TransDigm ended the quarter with cash and cash equivalents of $650.6 million, down from $1587 million as of Sep 30, 2016. At the end of the reported quarter, the company’s long-term debt was $11.4 billion compared with $9.9 billion recorded at the end of September 2016.

During fiscal 2017, TransDigm repurchased 1,723,624 shares of its common stock at an aggregate cost of approximately $390 million.

Fiscal 2017 Guidance

Concurrent with the fiscal fourth-quarter results, the company issued strong earnings and revenues guidance for fiscal 2018. Sales are expected to lie in the range of $3,645 million to $3,725 million (compared with $3,504 million in fiscal 2017). Also, adjusted earnings per share are predicted to be in the band of $12.78-$13.42 per share, in comparison to $12.38 per share in fiscal 2017.

The fiscal 2018 guidance assumes that commercial aftermarket and OEM revenues will grow in mid-single-digit percentage range, while defense revenues will be up in the low- to mid-single-digit percentage range.

Additionally, projected net income from continuing operations is estimated to lie in the band of $702-$738 million and EBITDA is likely to be in the range of $1,805-$1,855 million.

Our Take

TransDigm’s thriving commercial aftermarket and defense business proved to be staple growth drivers for its fourth-quarter and fiscal 2017 results. The aftermarket business comprises 55% of sales, but makes up more than 75% of EBITDA. This translates into consistent revenue-generation capacity through all phases of the aerospace cycle. The aftermarket business is expanding as majority of aircraft bought during the financial crisis is beginning to age, and requires more frequent and comprehensive servicing.

We believe stable aftermarkets, which have historically produced higher gross margins, will continue to drive financial performance for the upcoming quarters.

However, softness in business jet, helicopter and freighter revenues, have been hurting the company’s profits. In addition to this, weakness in the global macroeconomic conditions is affecting air travel, adding to the company’s woes. The company is concerned about the commercial transport industry in the coming times as well. These factors can play spoilsport for this Zacks Rank #4 (Sell) company in the near term.

Stocks to Consider

Some better-ranked stocks in the industry include Teledyne Technologies Incorporated TDY, Rockwell Collins, Inc. COL and Curtiss-Wright Corporation CW. While Teledyne Technologies sports a Zacks Rank #1 (Strong Buy), Rockwell Collins and Curtiss-Wright carry a Zacks Rank #2 (Buy). You can see the complete list of today’s Zacks #1 Rank stocks here.

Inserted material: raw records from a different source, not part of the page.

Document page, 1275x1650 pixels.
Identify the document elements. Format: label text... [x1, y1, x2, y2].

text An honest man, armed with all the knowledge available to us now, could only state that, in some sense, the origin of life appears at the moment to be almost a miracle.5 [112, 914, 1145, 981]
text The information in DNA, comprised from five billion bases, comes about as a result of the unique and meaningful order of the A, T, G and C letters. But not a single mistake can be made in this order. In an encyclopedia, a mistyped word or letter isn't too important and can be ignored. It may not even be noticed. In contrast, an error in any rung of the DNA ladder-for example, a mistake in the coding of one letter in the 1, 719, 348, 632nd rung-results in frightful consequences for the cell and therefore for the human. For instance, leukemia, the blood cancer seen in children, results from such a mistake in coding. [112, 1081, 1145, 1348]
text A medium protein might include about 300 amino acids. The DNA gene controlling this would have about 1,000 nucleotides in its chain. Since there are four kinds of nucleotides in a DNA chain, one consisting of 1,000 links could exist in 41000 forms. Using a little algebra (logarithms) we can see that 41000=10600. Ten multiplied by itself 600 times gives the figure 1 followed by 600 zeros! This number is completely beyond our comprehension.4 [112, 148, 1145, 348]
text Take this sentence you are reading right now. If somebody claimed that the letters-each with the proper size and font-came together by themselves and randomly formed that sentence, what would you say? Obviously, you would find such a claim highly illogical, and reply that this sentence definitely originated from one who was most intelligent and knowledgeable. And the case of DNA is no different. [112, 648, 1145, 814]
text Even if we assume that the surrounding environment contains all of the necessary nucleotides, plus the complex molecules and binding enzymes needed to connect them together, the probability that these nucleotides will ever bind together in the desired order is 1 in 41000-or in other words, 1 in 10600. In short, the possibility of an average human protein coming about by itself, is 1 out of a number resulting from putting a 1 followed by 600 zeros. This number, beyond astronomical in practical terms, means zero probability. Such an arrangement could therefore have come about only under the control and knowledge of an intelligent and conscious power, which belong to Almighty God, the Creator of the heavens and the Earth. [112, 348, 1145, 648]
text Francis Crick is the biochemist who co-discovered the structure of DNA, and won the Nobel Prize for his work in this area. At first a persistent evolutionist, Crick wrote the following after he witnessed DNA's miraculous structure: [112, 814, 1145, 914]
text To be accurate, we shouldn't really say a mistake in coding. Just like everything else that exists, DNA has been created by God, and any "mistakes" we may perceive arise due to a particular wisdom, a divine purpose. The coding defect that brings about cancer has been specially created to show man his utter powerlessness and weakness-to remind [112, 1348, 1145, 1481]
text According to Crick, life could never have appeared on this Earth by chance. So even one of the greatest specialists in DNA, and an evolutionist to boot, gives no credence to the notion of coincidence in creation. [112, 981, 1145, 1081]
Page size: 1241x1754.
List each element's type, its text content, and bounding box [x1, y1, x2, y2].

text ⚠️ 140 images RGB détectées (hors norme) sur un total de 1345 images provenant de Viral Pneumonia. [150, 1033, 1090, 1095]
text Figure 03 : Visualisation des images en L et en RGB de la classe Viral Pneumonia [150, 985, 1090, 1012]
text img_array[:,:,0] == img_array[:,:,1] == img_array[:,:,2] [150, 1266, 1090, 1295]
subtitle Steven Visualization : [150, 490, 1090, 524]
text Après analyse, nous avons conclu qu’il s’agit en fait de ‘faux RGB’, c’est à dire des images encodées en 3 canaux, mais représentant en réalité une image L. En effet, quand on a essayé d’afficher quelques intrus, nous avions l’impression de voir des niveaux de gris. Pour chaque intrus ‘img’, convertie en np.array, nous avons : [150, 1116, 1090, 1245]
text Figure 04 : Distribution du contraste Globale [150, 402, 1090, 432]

Teledyne Technologies has a positive average earnings surprise of 37.2% for the trailing four quarters, beating estimates strongly all through.

Rockwell Collins surpassed earnings estimates in three of the trailing four quarters, resulting in an average surprise of 2.6%.

Curtiss-Wright has managed to beat estimates each time in the trailing four quarters, for a positive earnings surprise of 11.8%.